From these initial perceptions, the rocky road may continue to an informal valuation.  This can provide an estimate of value by using some, but not all, of the techniques that a professional valuator would use. This is typically performed by an advisor or business intermediary.

Most deals move to a formal valuation of the company prepared by a credentialed business valuation professional. A professional has the intention of providing an independent, objective opinion of value using methods and procedures accepted within the valuation industry.

The seller and the intermediary continue discussions relative to the asking price. This is influenced by the market value determined by the formal and informal valuations; what the seller would like to get; the bottom-line price that the seller would accept; and finally, an asking price that they feel comfortable with.

The buyer, on the other hand, is doing his own analysis. This is usually based on free cash flow or some other earnings metric.
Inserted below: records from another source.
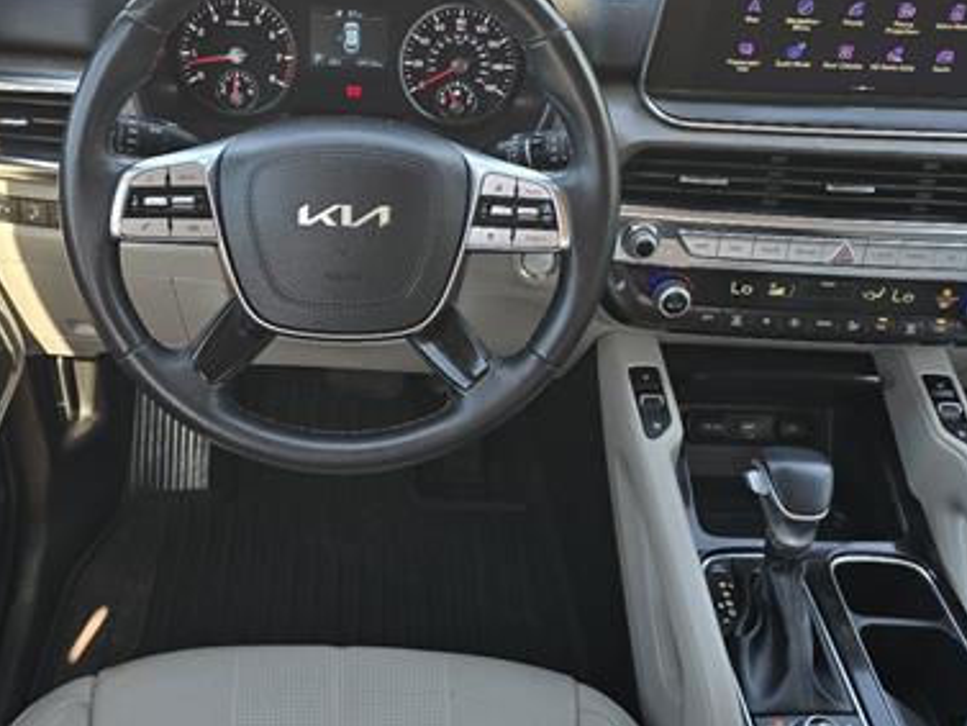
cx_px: 403
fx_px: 1090
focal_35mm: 39
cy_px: 359
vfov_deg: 36.8
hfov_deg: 47.7
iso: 80
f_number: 1.7
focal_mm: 6.3
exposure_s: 1/182
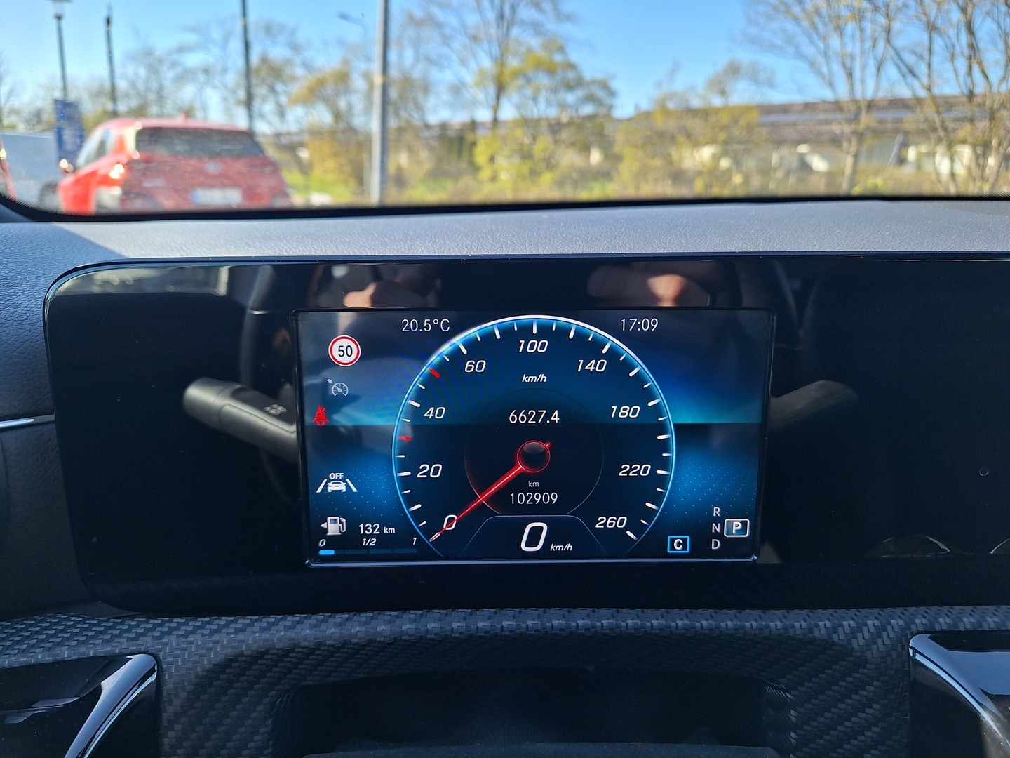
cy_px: 379
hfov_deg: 73.9
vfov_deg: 58.9
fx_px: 671
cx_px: 505
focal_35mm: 23
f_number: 1.8
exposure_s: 1/214
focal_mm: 5.54
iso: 40
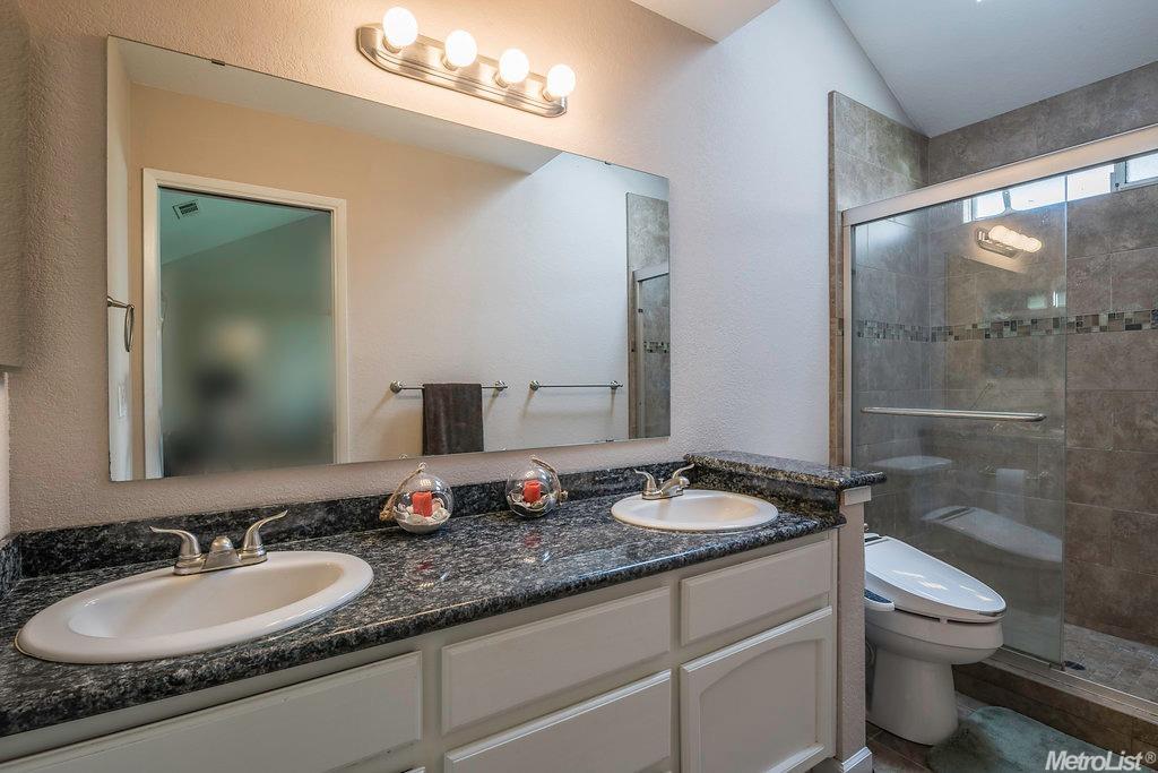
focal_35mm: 17
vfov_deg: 70.5
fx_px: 547
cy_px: 386
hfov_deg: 93.3
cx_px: 579
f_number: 11
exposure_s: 1/2
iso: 100
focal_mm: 17
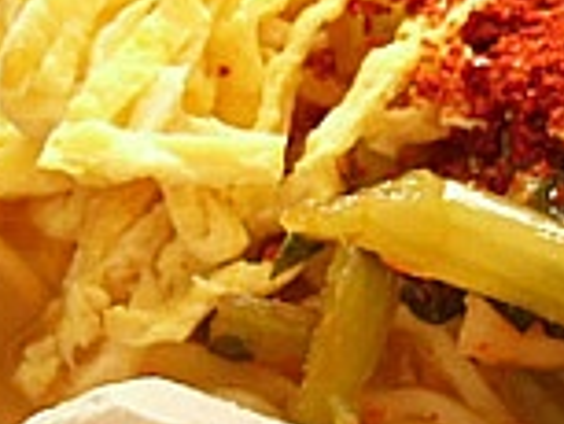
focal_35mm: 128
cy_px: 210
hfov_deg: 15.3
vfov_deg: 11.6
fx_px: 2087
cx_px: 448
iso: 400
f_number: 3.5
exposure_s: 1/14
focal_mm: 6.3
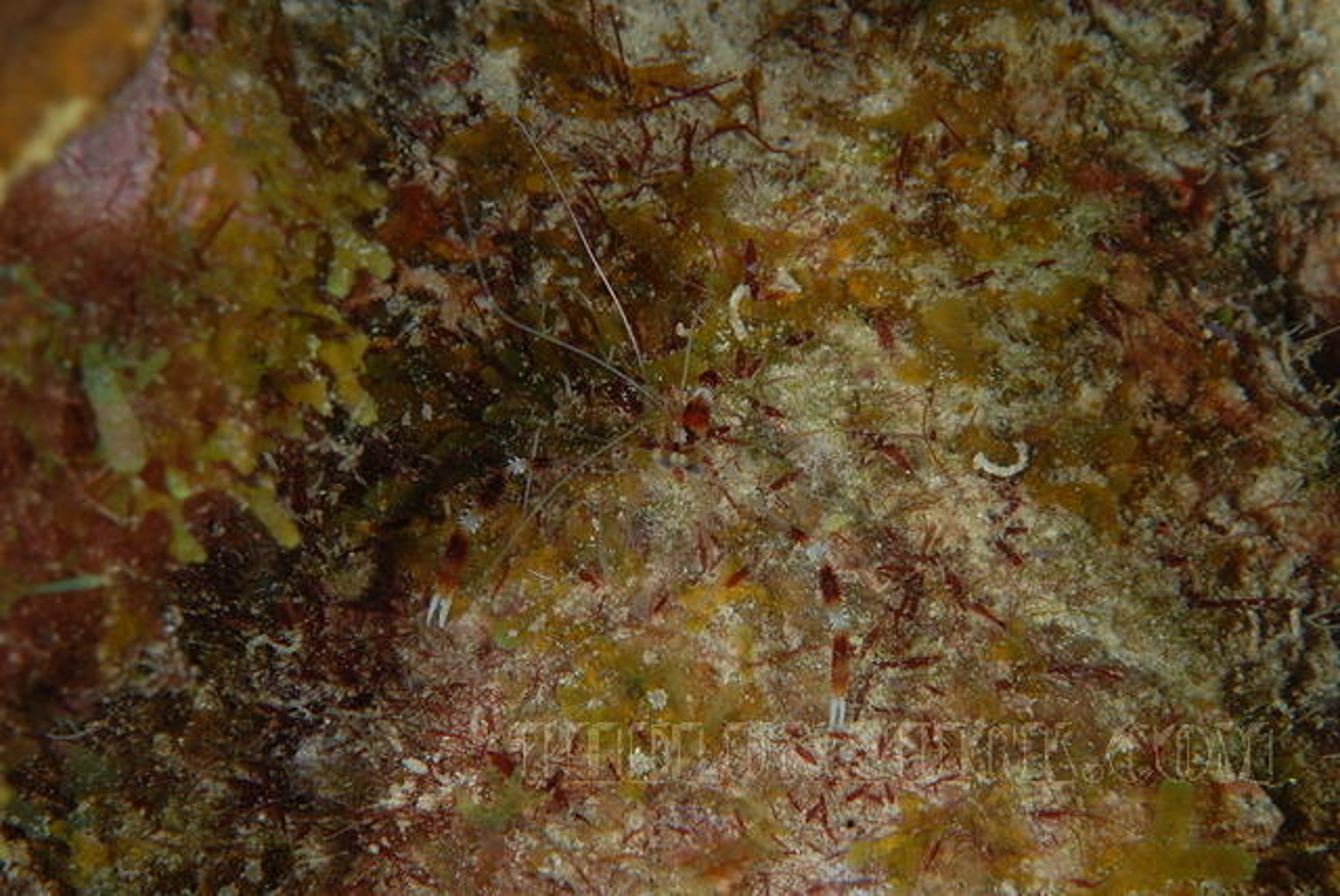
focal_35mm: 158
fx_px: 5868
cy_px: 448
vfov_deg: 8.7
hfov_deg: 13.0
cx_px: 670
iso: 100
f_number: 20
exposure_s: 1/250
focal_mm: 105
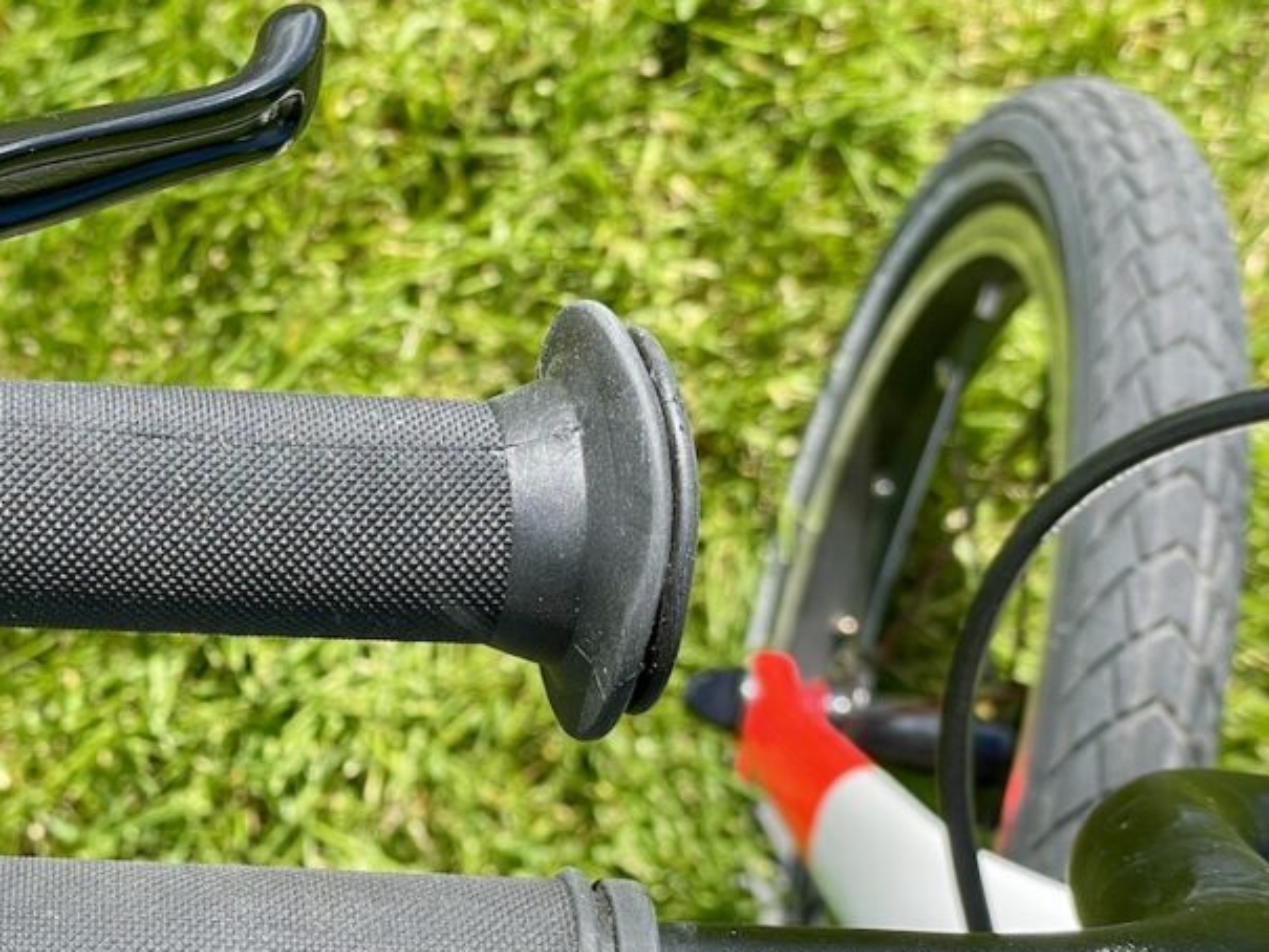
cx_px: 197
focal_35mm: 88
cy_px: 713
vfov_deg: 16.7
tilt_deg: -72.3
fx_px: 3227
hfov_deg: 21.9
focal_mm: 6
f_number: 2
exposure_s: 1/516
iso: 25
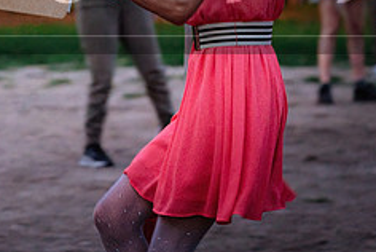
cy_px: -28
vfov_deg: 4.8
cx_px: 59
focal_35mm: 285
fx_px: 2980
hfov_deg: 7.2
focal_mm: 77.3
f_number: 2.8
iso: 1600
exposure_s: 1/100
The deal then moves further down the road:

 The buyer makes an initial offer which may or may not be accepted by the seller

 The price is negotiated subject to due diligence.

 Due diligence may unearth information that results in an adjusted price

 The final transaction price subject to contingencies and earn-outs.

 The final transaction price after all contingencies and obligations have been met.

There's usually another party involved in the process - the funding source. Prior to closing, the funding source(s) may evaluate the proposed purchase price package and compare it to their concept of value as part of their evaluation of the risk and funding terms of the financing to be provided.

Smaller transactions (under $1 million) will typically go through an abbreviated version of the process described above. Regardless of the size of the deal, the road to the consummation of the transaction is rarely smooth!